Emergency ! Le RGPD ça commence demain et les startups sont loin (très loin) d'avoir pris les mesures requises. Une enquête internationale réalisée par Mailjet.

Les startups prêtes pour collecter les données, mais question protection... c'est pas encore au point !

Le Règlement Général pour la Protection des Données (ou RGPD) entre en vigueur le 25 mai prochain. Autant dire que le compte à rebours est bien enclenché. Pourtant, sur plus de 4 000 startups sondées, principalement établies en France, il semble que la majorité néglige de se mettre en conformité.

Effectivement, le bilan est relativement décevant.

La note de conformité globale est de 4,1 sur 10, en dessous de la moyenne donc. Les entreprises des secteurs de la banque et de l’assurance sont les meilleures élèves (4,4/10) tandis que celles spécialisées dans le BTP et l’immobilier sont les dernières avec une note de 3,2/10.

Malgré ce faible niveau de conformité au RGPD, 91% des startups, tous domaines d’activité confondus, indiquent collecter les données personnelles de leurs clients. Un chiffre qui présente très peu de variations d’un secteur d’activité à l’autre. Alors que les professionnels de la banque et de l’assurance sont en tête (93%), les derniers du classement les suivent tout de même de près (85% pour les secteurs du tourisme et de l’hébergement, soit seulement 8% de moins). Ces chiffres démontrent que, quel que soit le domaine d’activité, la collecte des données personnelles reste au cœur des préoccupations des startups.

Un bilan pas très "RGPD spirit" !

29 %
Seules 29% des startups indiquent protéger les données de leurs utilisateurs correctement à l’aide de technologies de chiffrement et seulement 34% des startups interrogées affirment disposer de système d’alerte en cas d’intrusion dans leurs systèmes mettant en danger ces données.

 

Le growth hacking : le RGPD recadre aussi ces pratiques

La pratique dite du growth hacking ou piratage de croissance – qui consiste par exemple à récupérer des adresses e-mail sur LinkedIn, ou encore à abonner à une newsletter des contacts qui ont téléchargé un libre blanc – se verra désormais recadrée par le RGPD : avant toute action, il va falloir recueillir au préalable le consentement de chaque personne ciblée.

Dans le cadre de l’étude seuls 47% des répondants ont indiqué demander systématiquement l’autorisation de leurs clients avant de les contacter. Pire encore, seuls 50% des sondés disent permettre facilement aux clients de retirer leur consentement pour ne plus être contactés.

RGPD : Les Growth Hackers doivent-ils paniquer ?

= CONSIGNE DE TRAVAIL 1 =
Répondez aux questions suivantes à partir de l'extrait sur le RGPD et les startups :
(a) À quelle date le RGPD entre-t-il en vigueur ?
(b) Quelle note de conformité obtiennent les secteurs du BTP et de l'immobilier ?
(c) Quelle part des répondants déclare demander systématiquement l'autorisation de ses clients avant de les contacter ?
= CONSIGNE DE TRAVAIL 2 =
Remplacez « startups » par « jeunes entreprises » dans le passage de l'extrait compris entre « Le Règlement Général » et « note de 3,2/10. », bornes incluses, puis donnez le passage ainsi modifié.

= DONNÉES FOURNIES =
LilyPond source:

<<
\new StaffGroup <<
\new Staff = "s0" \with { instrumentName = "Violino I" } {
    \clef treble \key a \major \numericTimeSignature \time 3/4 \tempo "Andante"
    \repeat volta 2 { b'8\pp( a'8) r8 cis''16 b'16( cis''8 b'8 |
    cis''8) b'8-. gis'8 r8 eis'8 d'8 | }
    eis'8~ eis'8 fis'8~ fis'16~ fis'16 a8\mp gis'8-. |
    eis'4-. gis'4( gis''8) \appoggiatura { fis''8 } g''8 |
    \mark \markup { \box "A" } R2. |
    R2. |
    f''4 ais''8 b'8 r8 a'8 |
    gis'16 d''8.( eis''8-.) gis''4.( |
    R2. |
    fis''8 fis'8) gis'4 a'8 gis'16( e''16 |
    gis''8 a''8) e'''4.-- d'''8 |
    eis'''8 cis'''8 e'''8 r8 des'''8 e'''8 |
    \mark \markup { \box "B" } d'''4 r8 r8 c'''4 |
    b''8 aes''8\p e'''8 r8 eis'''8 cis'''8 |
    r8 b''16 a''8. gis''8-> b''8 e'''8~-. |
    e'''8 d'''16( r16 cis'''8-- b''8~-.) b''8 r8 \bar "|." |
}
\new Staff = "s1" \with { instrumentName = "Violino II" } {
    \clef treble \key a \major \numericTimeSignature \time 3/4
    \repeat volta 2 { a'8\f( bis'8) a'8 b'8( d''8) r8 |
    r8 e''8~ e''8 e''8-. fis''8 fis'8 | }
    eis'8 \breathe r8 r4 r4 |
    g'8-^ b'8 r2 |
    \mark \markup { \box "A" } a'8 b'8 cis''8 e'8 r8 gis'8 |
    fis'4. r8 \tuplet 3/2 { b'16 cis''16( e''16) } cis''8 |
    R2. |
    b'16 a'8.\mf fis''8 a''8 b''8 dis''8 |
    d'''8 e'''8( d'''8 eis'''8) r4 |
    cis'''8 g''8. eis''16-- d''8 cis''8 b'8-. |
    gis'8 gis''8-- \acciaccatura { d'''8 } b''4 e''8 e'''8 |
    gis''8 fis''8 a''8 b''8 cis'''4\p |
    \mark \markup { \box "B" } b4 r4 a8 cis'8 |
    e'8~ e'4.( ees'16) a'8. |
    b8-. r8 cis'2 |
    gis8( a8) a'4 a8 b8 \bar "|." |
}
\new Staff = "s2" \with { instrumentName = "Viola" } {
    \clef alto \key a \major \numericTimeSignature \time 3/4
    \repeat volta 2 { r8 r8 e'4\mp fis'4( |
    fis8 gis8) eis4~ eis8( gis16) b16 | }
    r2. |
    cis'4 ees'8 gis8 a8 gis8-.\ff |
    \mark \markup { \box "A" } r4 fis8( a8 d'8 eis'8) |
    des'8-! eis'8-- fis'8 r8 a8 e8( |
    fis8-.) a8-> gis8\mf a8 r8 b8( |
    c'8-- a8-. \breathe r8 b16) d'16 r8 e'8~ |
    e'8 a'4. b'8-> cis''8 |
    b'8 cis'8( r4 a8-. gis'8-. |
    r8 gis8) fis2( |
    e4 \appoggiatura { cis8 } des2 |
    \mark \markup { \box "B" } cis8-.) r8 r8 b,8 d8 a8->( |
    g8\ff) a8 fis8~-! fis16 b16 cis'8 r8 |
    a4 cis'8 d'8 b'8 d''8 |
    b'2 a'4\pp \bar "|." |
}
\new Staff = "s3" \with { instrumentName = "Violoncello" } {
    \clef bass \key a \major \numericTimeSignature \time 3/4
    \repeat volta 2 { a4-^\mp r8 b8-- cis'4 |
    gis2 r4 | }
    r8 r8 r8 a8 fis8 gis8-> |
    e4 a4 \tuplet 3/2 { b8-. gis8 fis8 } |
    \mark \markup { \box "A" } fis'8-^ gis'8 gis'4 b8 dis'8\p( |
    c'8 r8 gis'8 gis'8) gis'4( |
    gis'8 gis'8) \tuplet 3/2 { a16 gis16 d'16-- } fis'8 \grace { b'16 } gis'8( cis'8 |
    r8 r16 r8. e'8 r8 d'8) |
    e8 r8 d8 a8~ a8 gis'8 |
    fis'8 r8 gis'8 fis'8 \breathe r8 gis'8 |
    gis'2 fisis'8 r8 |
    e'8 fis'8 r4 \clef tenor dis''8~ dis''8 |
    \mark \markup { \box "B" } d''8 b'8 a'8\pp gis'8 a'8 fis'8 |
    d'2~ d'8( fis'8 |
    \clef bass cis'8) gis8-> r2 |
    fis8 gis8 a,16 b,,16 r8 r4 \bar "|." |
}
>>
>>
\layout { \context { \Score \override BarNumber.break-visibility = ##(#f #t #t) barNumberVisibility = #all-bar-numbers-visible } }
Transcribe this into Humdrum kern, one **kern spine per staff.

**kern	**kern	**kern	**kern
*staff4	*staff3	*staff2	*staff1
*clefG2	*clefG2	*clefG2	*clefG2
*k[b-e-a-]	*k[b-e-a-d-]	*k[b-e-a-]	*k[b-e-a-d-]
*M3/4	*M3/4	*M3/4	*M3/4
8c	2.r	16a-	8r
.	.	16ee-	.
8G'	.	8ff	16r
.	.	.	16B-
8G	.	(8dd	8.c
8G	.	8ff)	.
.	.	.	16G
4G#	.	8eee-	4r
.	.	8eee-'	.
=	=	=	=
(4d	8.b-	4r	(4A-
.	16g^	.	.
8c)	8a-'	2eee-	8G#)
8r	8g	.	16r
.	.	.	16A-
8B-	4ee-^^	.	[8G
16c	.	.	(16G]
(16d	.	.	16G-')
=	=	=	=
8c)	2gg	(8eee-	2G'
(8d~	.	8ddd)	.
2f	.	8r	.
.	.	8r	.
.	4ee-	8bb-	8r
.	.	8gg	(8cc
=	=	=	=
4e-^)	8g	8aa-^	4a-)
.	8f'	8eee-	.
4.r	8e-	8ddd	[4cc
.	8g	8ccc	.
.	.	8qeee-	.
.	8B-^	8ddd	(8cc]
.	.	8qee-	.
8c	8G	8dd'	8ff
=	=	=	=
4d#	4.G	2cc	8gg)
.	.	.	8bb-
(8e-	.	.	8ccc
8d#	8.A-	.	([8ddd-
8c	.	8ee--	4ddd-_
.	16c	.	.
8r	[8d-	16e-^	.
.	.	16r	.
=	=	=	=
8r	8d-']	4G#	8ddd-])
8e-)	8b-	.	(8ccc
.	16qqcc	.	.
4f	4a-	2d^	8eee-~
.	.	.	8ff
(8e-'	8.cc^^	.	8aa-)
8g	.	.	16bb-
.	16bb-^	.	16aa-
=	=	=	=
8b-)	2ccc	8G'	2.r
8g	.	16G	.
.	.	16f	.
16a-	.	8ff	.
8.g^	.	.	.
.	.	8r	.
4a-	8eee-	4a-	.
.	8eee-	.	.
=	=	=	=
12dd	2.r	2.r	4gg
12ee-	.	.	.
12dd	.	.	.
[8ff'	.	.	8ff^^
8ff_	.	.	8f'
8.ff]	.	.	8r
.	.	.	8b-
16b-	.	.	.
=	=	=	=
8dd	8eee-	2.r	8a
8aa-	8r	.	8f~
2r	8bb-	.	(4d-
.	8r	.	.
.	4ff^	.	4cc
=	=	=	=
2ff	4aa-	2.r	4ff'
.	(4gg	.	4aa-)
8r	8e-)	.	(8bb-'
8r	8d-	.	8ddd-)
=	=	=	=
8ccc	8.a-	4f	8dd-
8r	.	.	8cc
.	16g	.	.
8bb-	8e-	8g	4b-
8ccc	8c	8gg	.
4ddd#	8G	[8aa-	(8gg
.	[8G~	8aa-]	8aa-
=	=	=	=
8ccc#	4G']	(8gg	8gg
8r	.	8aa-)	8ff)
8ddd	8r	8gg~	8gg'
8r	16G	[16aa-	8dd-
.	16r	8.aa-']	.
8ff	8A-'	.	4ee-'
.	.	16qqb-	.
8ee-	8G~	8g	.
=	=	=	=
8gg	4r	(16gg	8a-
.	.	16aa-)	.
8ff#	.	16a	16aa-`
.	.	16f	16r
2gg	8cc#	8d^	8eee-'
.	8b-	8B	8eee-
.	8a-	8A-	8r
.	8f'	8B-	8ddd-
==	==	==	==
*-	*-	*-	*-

= RÉPONSE RÉDIGÉE 1 =
(a) Le RGPD entre en vigueur le 25 mai.
(b) Les secteurs du BTP et de l'immobilier obtiennent une note de 3,2 sur 10.
(c) Seuls 47 % des répondants déclarent demander systématiquement l'autorisation de leurs clients avant de les contacter.

= RÉPONSE RÉDIGÉE 2 =
Le Règlement Général pour la Protection des Données (ou RGPD) entre en vigueur le 25 mai prochain. Autant dire que le compte à rebours est bien enclenché. Pourtant, sur plus de 4 000 jeunes entreprises sondées, principalement établies en France, il semble que la majorité néglige de se mettre en conformité.

Effectivement, le bilan est relativement décevant.

La note de conformité globale est de 4,1 sur 10, en dessous de la moyenne donc. Les entreprises des secteurs de la banque et de l’assurance sont les meilleures élèves (4,4/10) tandis que celles spécialisées dans le BTP et l’immobilier sont les dernières avec une note de 3,2/10.